In some questions they say those calculations that online calculators do, is for lower frequency (Is there a difference between PCB trace impedance and transmission line characteristic impedance?)

Could we say both of them are same thing, just some parameters neglected for certain frequencies? Or VNAs just take measurement of reflected signal impedances that uses as reference to 50 ohm? So what is the difference could you explain?

The characteristic impedance is the theoretical impedance you'd measure at the end of an infinitely long line. The impedance you measure with a VNA for a finite line includes the effect of reflection of waves from the far end.

• If we need 50ohm pcb trace should we measure both of them as 50ohm? Commented May 26 at 16:29
• If you simulate an infinite 50 ohm line by terminating the line with a 50 ohm resistor. the unterminated end will measure as 50 ohms at all frequencies if the characteristic impedance is 50 ohms. Commented May 26 at 19:05

Characteristic impedance is a ratio between the strengths of the electric and magnetic components of a single propagating radiowave on the line. It tells one thing of the way how the line would allow radiowaves to get transferred along the line. The characteristic impedance depends on the used materials and cross-section profile (including the dimensions) of the line. The length does not affect the characteristic impedance. It's a property of a line type, not a property of a circuit where that line is used.

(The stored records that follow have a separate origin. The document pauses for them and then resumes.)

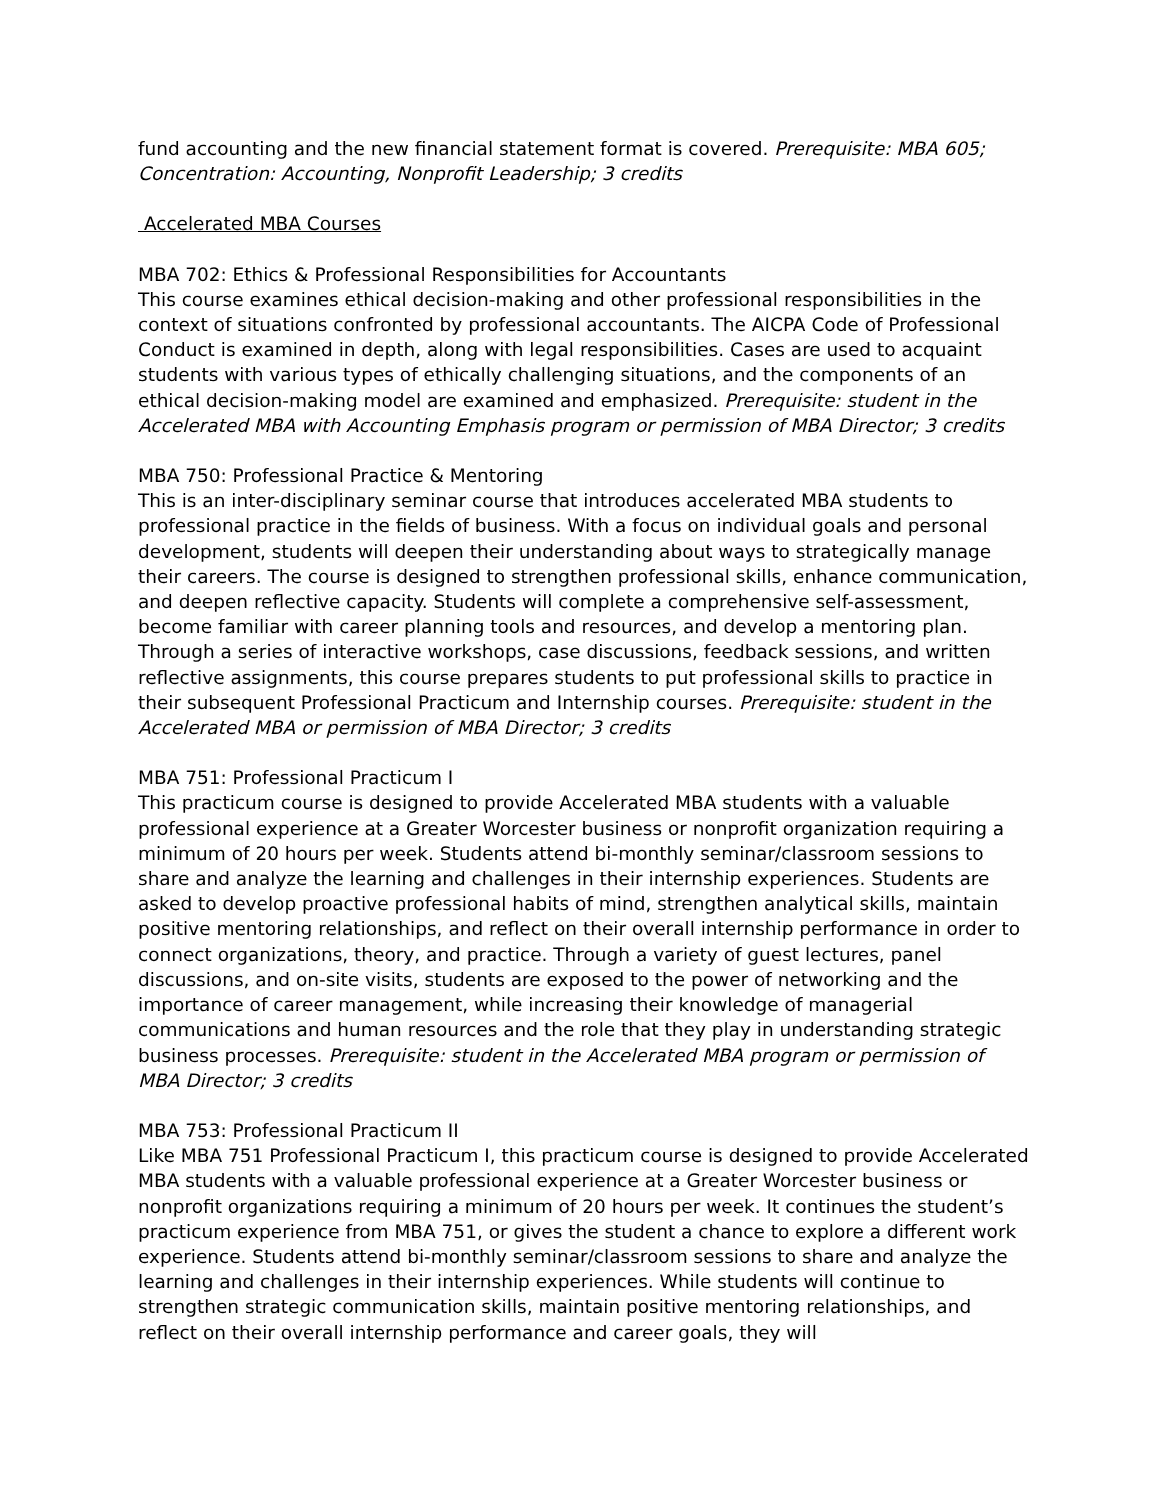fund accounting and the new financial statement format is covered. Prerequisite: MBA 605; Concentration: Accounting, Nonprofit Leadership; 3 credits
Accelerated MBA Courses
MBA 702: Ethics & Professional Responsibilities for Accountants
This course examines ethical decision-making and other professional responsibilities in the context of situations confronted by professional accountants. The AICPA Code of Professional Conduct is examined in depth, along with legal responsibilities. Cases are used to acquaint students with various types of ethically challenging situations, and the components of an ethical decision-making model are examined and emphasized. Prerequisite: student in the Accelerated MBA with Accounting Emphasis program or permission of MBA Director; 3 credits
MBA 750: Professional Practice & Mentoring
This is an inter-disciplinary seminar course that introduces accelerated MBA students to professional practice in the fields of business. With a focus on individual goals and personal development, students will deepen their understanding about ways to strategically manage their careers. The course is designed to strengthen professional skills, enhance communication, and deepen reflective capacity. Students will complete a comprehensive self-assessment, become familiar with career planning tools and resources, and develop a mentoring plan. Through a series of interactive workshops, case discussions, feedback sessions, and written reflective assignments, this course prepares students to put professional skills to practice in their subsequent Professional Practicum and Internship courses. Prerequisite: student in the Accelerated MBA or permission of MBA Director; 3 credits
MBA 751: Professional Practicum I
This practicum course is designed to provide Accelerated MBA students with a valuable professional experience at a Greater Worcester business or nonprofit organization requiring a minimum of 20 hours per week. Students attend bi-monthly seminar/classroom sessions to share and analyze the learning and challenges in their internship experiences. Students are asked to develop proactive professional habits of mind, strengthen analytical skills, maintain positive mentoring relationships, and reflect on their overall internship performance in order to connect organizations, theory, and practice. Through a variety of guest lectures, panel discussions, and on-site visits, students are exposed to the power of networking and the importance of career management, while increasing their knowledge of managerial communications and human resources and the role that they play in understanding strategic business processes. Prerequisite: student in the Accelerated MBA program or permission of MBA Director; 3 credits
MBA 753: Professional Practicum II
Like MBA 751 Professional Practicum I, this practicum course is designed to provide Accelerated MBA students with a valuable professional experience at a Greater Worcester business or nonprofit organizations requiring a minimum of 20 hours per week. It continues the student’s practicum experience from MBA 751, or gives the student a chance to explore a different work experience. Students attend bi-monthly seminar/classroom sessions to share and analyze the learning and challenges in their internship experiences. While students will continue to strengthen strategic communication skills, maintain positive mentoring relationships, and reflect on their overall internship performance and career goals, they will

In simple cases, where the line contains 2 parallel conductors, the characteristic impedance can also be calculated from the distributed inductance and capacitance of the line. To see the details search for TEM waveform transmission lines. PCB conductor lines are generally not that simple.

The complex impedance tells how a circuit behaves when it is fed from a single port. Often a piece of a transmission line is a component of a circuit and surely the chacteristic impedance of the used line type affects the measured impedance. So affect also the line length and all other connected parts.

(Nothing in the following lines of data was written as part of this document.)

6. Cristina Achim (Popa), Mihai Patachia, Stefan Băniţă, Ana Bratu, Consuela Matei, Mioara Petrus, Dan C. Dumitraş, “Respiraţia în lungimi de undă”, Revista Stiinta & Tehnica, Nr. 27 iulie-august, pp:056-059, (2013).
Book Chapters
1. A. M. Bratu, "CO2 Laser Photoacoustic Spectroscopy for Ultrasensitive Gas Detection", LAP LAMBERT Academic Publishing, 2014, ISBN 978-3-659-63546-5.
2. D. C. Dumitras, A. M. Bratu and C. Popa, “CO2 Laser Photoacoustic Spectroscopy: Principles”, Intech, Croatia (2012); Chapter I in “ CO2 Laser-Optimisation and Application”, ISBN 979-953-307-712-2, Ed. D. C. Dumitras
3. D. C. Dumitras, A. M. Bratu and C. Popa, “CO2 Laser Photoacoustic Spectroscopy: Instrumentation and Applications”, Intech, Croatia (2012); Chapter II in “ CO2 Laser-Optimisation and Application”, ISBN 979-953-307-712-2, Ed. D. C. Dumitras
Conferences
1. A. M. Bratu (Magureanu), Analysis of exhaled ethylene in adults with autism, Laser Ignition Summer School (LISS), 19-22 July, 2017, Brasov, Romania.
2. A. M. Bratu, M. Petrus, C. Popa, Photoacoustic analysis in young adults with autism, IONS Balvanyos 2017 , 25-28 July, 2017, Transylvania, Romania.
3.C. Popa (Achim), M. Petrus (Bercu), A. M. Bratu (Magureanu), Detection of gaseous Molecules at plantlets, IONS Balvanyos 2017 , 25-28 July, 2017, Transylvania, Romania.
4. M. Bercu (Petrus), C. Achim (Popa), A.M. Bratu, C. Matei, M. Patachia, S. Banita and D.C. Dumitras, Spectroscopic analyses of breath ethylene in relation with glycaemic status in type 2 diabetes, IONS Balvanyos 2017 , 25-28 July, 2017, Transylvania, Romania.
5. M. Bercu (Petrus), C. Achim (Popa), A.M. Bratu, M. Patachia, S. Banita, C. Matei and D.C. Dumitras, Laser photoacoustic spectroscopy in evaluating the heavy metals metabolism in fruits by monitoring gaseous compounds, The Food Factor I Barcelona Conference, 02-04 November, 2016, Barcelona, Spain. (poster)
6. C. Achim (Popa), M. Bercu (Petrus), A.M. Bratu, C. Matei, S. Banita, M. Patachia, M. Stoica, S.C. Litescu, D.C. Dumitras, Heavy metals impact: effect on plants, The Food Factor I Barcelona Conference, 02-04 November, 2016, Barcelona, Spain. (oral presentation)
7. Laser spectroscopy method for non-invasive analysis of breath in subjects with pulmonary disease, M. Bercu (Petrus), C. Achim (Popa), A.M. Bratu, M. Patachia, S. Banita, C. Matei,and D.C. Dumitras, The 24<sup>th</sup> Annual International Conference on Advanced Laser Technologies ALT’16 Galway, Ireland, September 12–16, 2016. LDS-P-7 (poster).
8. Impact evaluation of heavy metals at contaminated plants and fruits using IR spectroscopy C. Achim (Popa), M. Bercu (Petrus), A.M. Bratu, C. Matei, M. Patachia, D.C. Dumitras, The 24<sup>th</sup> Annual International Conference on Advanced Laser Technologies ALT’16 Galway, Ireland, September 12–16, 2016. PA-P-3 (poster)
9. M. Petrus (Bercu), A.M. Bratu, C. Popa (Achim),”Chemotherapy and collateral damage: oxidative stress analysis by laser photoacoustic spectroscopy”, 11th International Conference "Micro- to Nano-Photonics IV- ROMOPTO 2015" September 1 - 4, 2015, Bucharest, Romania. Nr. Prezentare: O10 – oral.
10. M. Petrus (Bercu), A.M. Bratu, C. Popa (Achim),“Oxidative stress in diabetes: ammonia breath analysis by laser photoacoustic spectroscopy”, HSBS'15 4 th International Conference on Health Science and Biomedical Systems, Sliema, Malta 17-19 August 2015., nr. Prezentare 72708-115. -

If one measures the impedance of a piece of line which is terminated so that no reflection happens he very likely gets a result which is close to the characteristic impedance, if the line is any good at the used frequency.

You should realize that the characteristic impedance cannot be measured directly. But constructing a circuit and measuring it's impedance or s-parameters gives possibilities to see if the characteristic impedance has a certain value. As said the characteristic impedance can be calculated from the material properties and the geometry. You can find more or less accurate formulas from microwave engineering textbooks.

It's easy to make a PCB trace or other wire which does not at all work like a transmission line, but radiates the inputted signal out like an antenna, reflects it back straight away or dissipates it or all of these. In such cases one can still measure the complex impedance, but the concept "characteristic impedance" is meaningless.

If the longest line in the circuit is short enough when compared to the wavelength at the used frequency, all wave propagation effects including the characteristic impedance can be omitted in engineering. But today digital circuits use so fast pulses that they contain remarkable energy at microwave frequencies. A modern computer would't work if the signal traces in a PCB were not designed as proper transmission lines. The design is in practice possible only with high cost electromagnetic simulation software. Only a board which has one or a few fast pulse lines can be designed manually based on handbook formulas.